Picketbox logs an ERROR with a stacktrace on each failed login:

See:

catch (LoginException e)

{ // Don't log anonymous user failures unless trace level logging is on if (principal != null && principal.getName() != null) PicketBoxLogger.LOGGER.errorDuringLogin(e); authException = e; }

09:57:30,100 ERROR [org.jboss.security] (http-/127.0.0.1:8080-6) PBOX000206: Login failure: javax.security.auth.login.LoginException: Login failed for
at org.exoplatform.services.security.jaas.DefaultLoginModule.login(DefaultLoginModule.java:136) [exo.core.component.security.core-2.5.0-CR1.jar:2.5.0-CR1]
at sun.reflect.NativeMethodAccessorImpl.invoke0(Native Method) [rt.jar:1.6.0_25]
at sun.reflect.NativeMethodAccessorImpl.invoke(NativeMethodAccessorImpl.java:39) [rt.jar:1.6.0_25]
at sun.reflect.DelegatingMethodAccessorImpl.invoke(DelegatingMethodAccessorImpl.java:25) [rt.jar:1.6.0_25]
at java.lang.reflect.Method.invoke(Method.java:597) [rt.jar:1.6.0_25]
at javax.security.auth.login.LoginContext.invoke(LoginContext.java:769) [rt.jar:1.6.0_25]
at javax.security.auth.login.LoginContext.access$000(LoginContext.java:186) [rt.jar:1.6.0_25]
at javax.security.auth.login.LoginContext$4.run(LoginContext.java:683) [rt.jar:1.6.0_25]
at java.security.AccessController.doPrivileged(Native Method) [rt.jar:1.6.0_25]
at javax.security.auth.login.LoginContext.invokePriv(LoginContext.java:680) [rt.jar:1.6.0_25]
at javax.security.auth.login.LoginContext.login(LoginContext.java:579) [rt.jar:1.6.0_25]
at org.jboss.security.authentication.JBossCachedAuthenticationManager.defaultLogin(JBossCachedAuthenticationManager.java:408) [picketbox-infinispan-4.0.13.Final-redhat-1.jar:4.0.13.Final-redhat-1]

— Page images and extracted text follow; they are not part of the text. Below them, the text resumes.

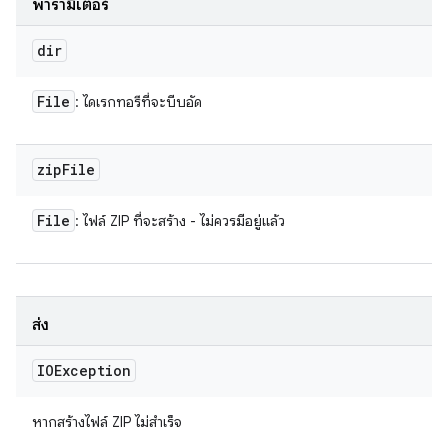
พารามิเตอร์
dir
File
: ไดเรกทอรีที่จะบีบอัด
zip
File
File
: ไฟล์ ZIP ที่จะสร้าง - ไม่ควรมีอยู่แล้ว
ส่ง
IOException
หากสร้างไฟล์ ZIP ไม่สำเร็จ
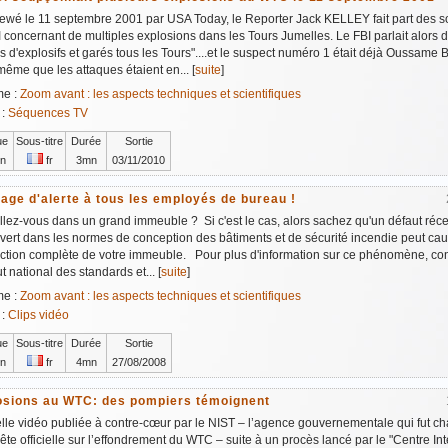
iewé le 11 septembre 2001 par USA Today, le Reporter Jack KELLEY fait part des 
 concernant de multiples explosions dans les Tours Jumelles. Le FBI parlait alors 
s d'explosifs et garés tous les Tours"....et le suspect numéro 1 était déjà Oussame
même que les attaques étaient en... [
suite
]
me :
Zoom avant : les aspects techniques et scientifiques
 :
Séquences TV
ue
Sous-titre
Durée
Sortie
n
fr
3mn
03/11/2010
age d'alerte à tous les employés de bureau !
llez-vous dans un grand immeuble ? Si c'est le cas, alors sachez qu'un défaut ré
ert dans les normes de conception des bâtiments et de sécurité incendie peut cau
uction complète de votre immeuble. Pour plus d'information sur ce phénomène, co
tut national des standards et... [
suite
]
me :
Zoom avant : les aspects techniques et scientifiques
 :
Clips vidéo
ue
Sous-titre
Durée
Sortie
n
fr
4mn
27/08/2008
osions au WTC: des pompiers témoignent
le vidéo publiée à contre-cœur par le NIST – l’agence gouvernementale qui fut c
ête officielle sur l’effondrement du WTC – suite à un procès lancé par le "Centre In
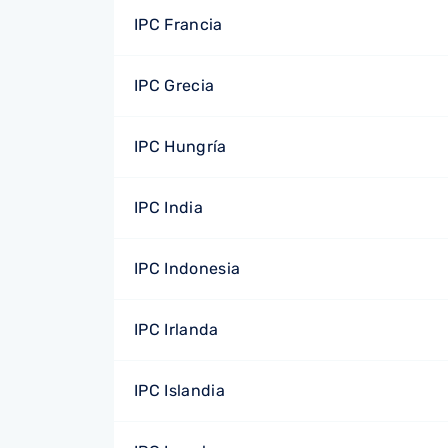
IPC Francia
IPC Grecia
IPC Hungría
IPC India
IPC Indonesia
IPC Irlanda
IPC Islandia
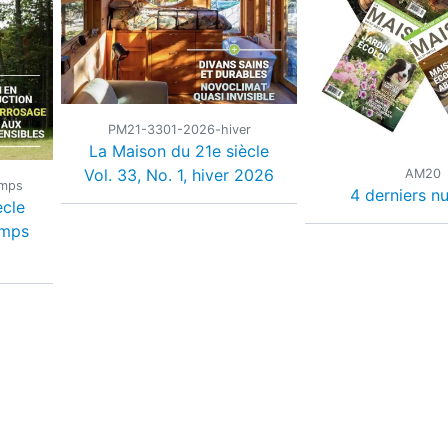
PM21-3301-2026-hiver
La Maison du 21e siècle
Vol. 33, No. 1, hiver 2026
AM20
emps
4 derniers n
ècle
emps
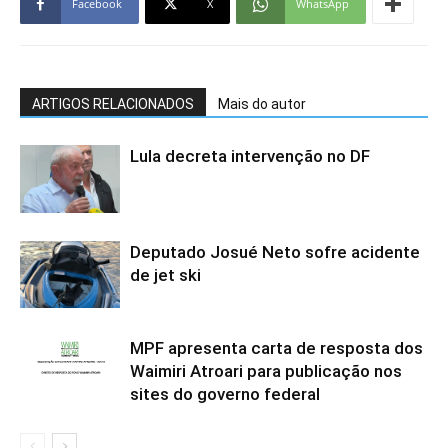
Facebook
X
WhatsApp
ARTIGOS RELACIONADOS
Mais do autor
Lula decreta intervenção no DF
Deputado Josué Neto sofre acidente
de jet ski
MPF apresenta carta de resposta dos
Waimiri Atroari para publicação nos
sites do governo federal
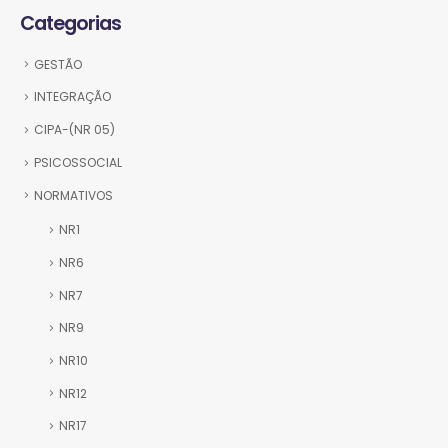
Categorias
GESTÃO
INTEGRAÇÃO
CIPA-(NR 05)
PSICOSSOCIAL
NORMATIVOS
NR1
NR6
NR7
NR9
NR10
NR12
NR17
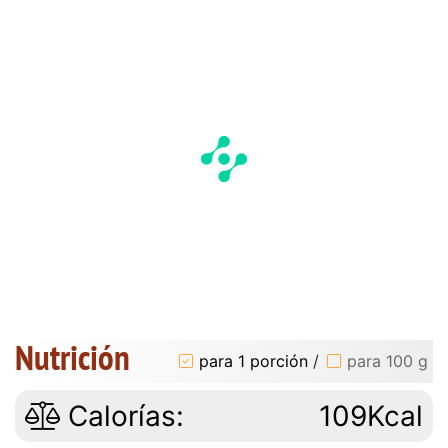
Nutrición
para 1 porción
/
para 100 g
Calorías:
109Kcal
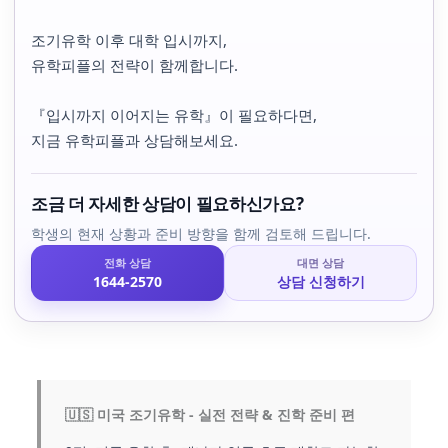
조기유학 이후 대학 입시까지,
유학피플의 전략이 함께합니다.
『입시까지 이어지는 유학』이 필요하다면,
지금 유학피플과 상담해보세요.
조금 더 자세한 상담이 필요하신가요?
학생의 현재 상황과 준비 방향을 함께 검토해 드립니다.
전화 상담
대면 상담
1644-2570
상담 신청하기
🇺🇸 미국 조기유학 - 실전 전략 & 진학 준비 편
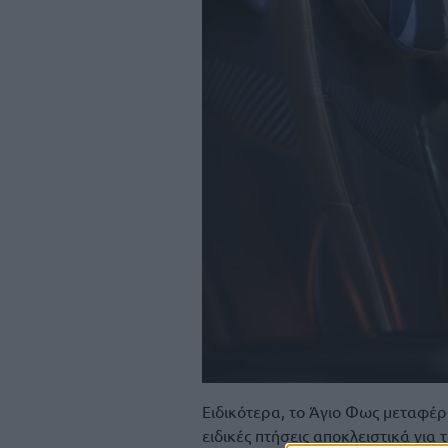
Ειδικότερα, το Άγιο Φως μεταφέρ
ειδικές πτήσεις αποκλειστικά για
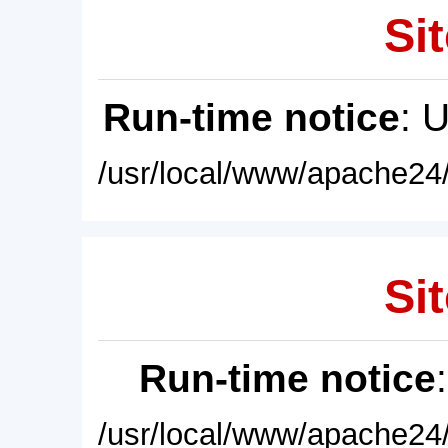
Sit
Run-time notice
: 
/usr/local/www/apache24/
Sit
Run-time notice
/usr/local/www/apache24/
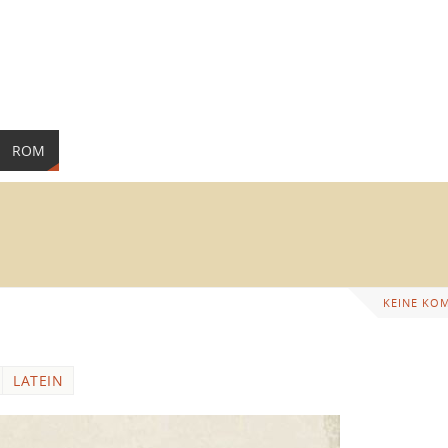
ROM
KEINE KO
LATEIN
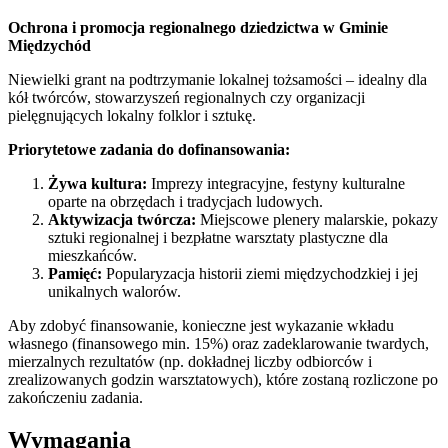
Ochrona i promocja regionalnego dziedzictwa w Gminie
Międzychód
Niewielki grant na podtrzymanie lokalnej tożsamości – idealny dla
kół twórców, stowarzyszeń regionalnych czy organizacji
pielęgnujących lokalny folklor i sztukę.
Priorytetowe zadania do dofinansowania:
Żywa kultura:
Imprezy integracyjne, festyny kulturalne
oparte na obrzędach i tradycjach ludowych.
Aktywizacja twórcza:
Miejscowe plenery malarskie, pokazy
sztuki regionalnej i bezpłatne warsztaty plastyczne dla
mieszkańców.
Pamięć:
Popularyzacja historii ziemi międzychodzkiej i jej
unikalnych walorów.
Aby zdobyć finansowanie, konieczne jest wykazanie wkładu
własnego (finansowego min. 15%) oraz zadeklarowanie twardych,
mierzalnych rezultatów (np. dokładnej liczby odbiorców i
zrealizowanych godzin warsztatowych), które zostaną rozliczone po
zakończeniu zadania.
Wymagania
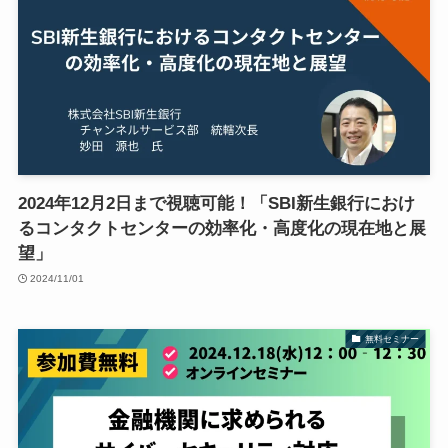
2024年12月2日まで視聴可能！「SBI新生銀行におけ
るコンタクトセンターの効率化・高度化の現在地と展
望」
2024/11/01
無料セミナー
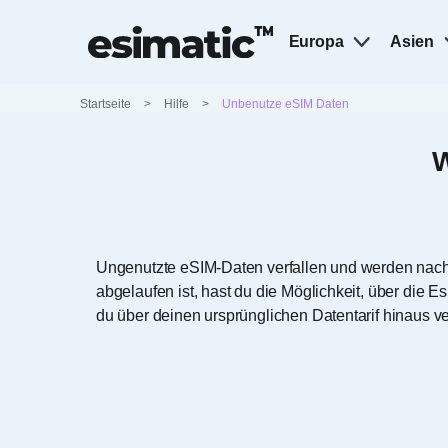
Europa
Asien
Startseite
>
Hilfe
>
Unbenutze eSIM Daten
W
Ungenutzte eSIM-Daten verfallen und werden nach 
abgelaufen ist, hast du die Möglichkeit, über die 
du über deinen ursprünglichen Datentarif hinaus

in http://anonsvn.jboss.org/repos/picketbox/tags/4.0.14.Final/picketbox-infinispan/src/main/java/org/jboss/security/authentication/JBossCachedAuthenticationManager.java

Failed login are expected from users and shouldn't be logged. This will seriously pollute EPP 6 logs.